La Segunda República española (1931-1939) nació como un experimento político en el que convergieron fuerzas ideológicamente heterogéneas, unidas por la voluntad de liquidar la monarquía de Alfonso XIII. Sin embargo, esta coalición inicial ocultaba profundas diferencias sobre el modelo de Estado y el concepto mismo de democracia. Tres sectores fundamentales impulsaron el régimen republicano: los republicanos de izquierda, los socialistas y los radicales de centro. De estos, sólo el tercero —encabezado por Alejandro Lerroux y su Partido Radical— tenía un compromiso firme con la democracia parlamentaria tal como se entendía en la Europa liberal de la época.
Los republicanos de izquierda, liderados por Manuel Azaña, veían la República como un vehículo para una transformación social y cultural profunda, con un marcado sesgo laicista y anticlerical. Aunque en su discurso defendían la democracia, su práctica política reflejaba una concepción más instrumental del régimen parlamentario. En su proyecto, las instituciones republicanas no eran un fin en sí mismas, sino el medio para imponer una serie de reformas consideradas innegociables. Esta actitud, que incluía la marginación de sectores conservadores y la hostilidad hacia la Iglesia, generó una profunda polarización que minó la estabilidad del sistema.
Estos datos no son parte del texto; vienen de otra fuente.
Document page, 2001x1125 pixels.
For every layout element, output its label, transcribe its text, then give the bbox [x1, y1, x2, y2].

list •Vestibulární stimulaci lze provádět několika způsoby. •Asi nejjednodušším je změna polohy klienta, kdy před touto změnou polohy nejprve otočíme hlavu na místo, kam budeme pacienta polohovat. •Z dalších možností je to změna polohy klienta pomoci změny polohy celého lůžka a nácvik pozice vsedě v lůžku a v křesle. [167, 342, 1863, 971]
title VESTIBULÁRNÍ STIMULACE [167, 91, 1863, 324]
Los socialistas, representados principalmente por el PSOE y la UGT, mostraban una relación aún más problemática con la democracia liberal. Durante el bienio reformista (1931-1933), colaboraron con los republicanos en la construcción del nuevo régimen, pero su compromiso con la legalidad republicana fue ambiguo. Para un sector del socialismo, encabezado por Largo Caballero, la República no era más que una etapa transitoria hacia la revolución proletaria. Esta tendencia se radicalizó tras la victoria electoral de la derecha en 1933, desembocando en la insurrección de octubre de 1934. La insurrección socialista, que incluyó la proclamación del Estado Catalán y la revolución de Asturias, reveló la fragilidad del consenso democrático y el escaso respeto de una parte de la izquierda por el resultado de las urnas.
En contraste, el Partido Radical de Lerroux representó el único intento serio de construir un centro democrático en la Segunda República. Aunque su trayectoria estuvo marcada por la corrupción y la pérdida de apoyo popular, su proyecto político era el único que apostaba por la alternancia entre izquierda y derecha dentro del marco constitucional. Los radicales defendían un republicanismo sin dogmatismos, basado en la estabilidad institucional y el respeto al pluralismo. Sin embargo, su margen de maniobra se redujo ante la creciente radicalización de los otros dos sectores. Su declive, acelerado por el escándalo del estraperlo, dejó la República a merced de la confrontación entre extremos.
En resumen, la Segunda República nació con una contradicción interna que resultó fatal: mientras sus instituciones eran formalmente democráticas, buena parte de sus impulsores concebían la democracia no como un principio innegociable, sino como un instrumento para la imposición de su proyecto político. En este sentido, la crisis republicana fue, en gran medida, la crisis de una democracia sin demócratas.